In my pursuit in 1) understanding, 2) pushing forward human and machine intelligence I came to make the following connection between the biological and the (current) digital realm.

At the current state of affairs, this is more of an observation post than an explanation -- given that there is any correlation at all. Additionally, I will raise a number of questions that could interesting to explore.

Alt text

Left image plot source: Training Compute-Optimal Large Language Models -- Plot is on log(FLOPs) vs. log(model size)

Right image plot source: The Evolutions of Large Brain Size in Mammals: The 'Over-700-Gram Club Quartet'

Plot is on log(body mass) vs. log(brain mass)


  • Given the state of affairs, I would like to draw the attention on the two outlier clusters formed by, 1) the models: GPT-3, Gopher, Megatron-Turing NLG on the left side and, 2) the mammalian brains of hominids on the right side.

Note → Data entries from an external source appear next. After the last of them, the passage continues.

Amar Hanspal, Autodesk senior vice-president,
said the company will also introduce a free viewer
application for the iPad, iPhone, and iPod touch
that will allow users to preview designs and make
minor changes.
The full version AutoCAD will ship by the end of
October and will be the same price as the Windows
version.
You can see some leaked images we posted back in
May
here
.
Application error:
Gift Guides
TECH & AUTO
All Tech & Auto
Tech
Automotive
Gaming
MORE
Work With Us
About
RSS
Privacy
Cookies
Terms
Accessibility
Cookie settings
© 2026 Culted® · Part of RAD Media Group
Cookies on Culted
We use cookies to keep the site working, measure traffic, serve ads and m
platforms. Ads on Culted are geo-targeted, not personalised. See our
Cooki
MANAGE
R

  • The case of Chinchilla (70B, 1.4T) is interesting because contrary to the other models, it is under-parameterized and over-trained.

  • One can also wonder about the necessity of embodiement? Once again, human intelligence does NOT equate artificial intelligence i.e. roughly speaking, so-called human intelligence in-silico! The term of machine intelligence may be less error-prone for some, consider looking into: Universal Intelligence: A Definition of Machine Intelligence

  • As for a possible explanation of this observation, different lenses can be used -- again, if there is more than an apparent connection.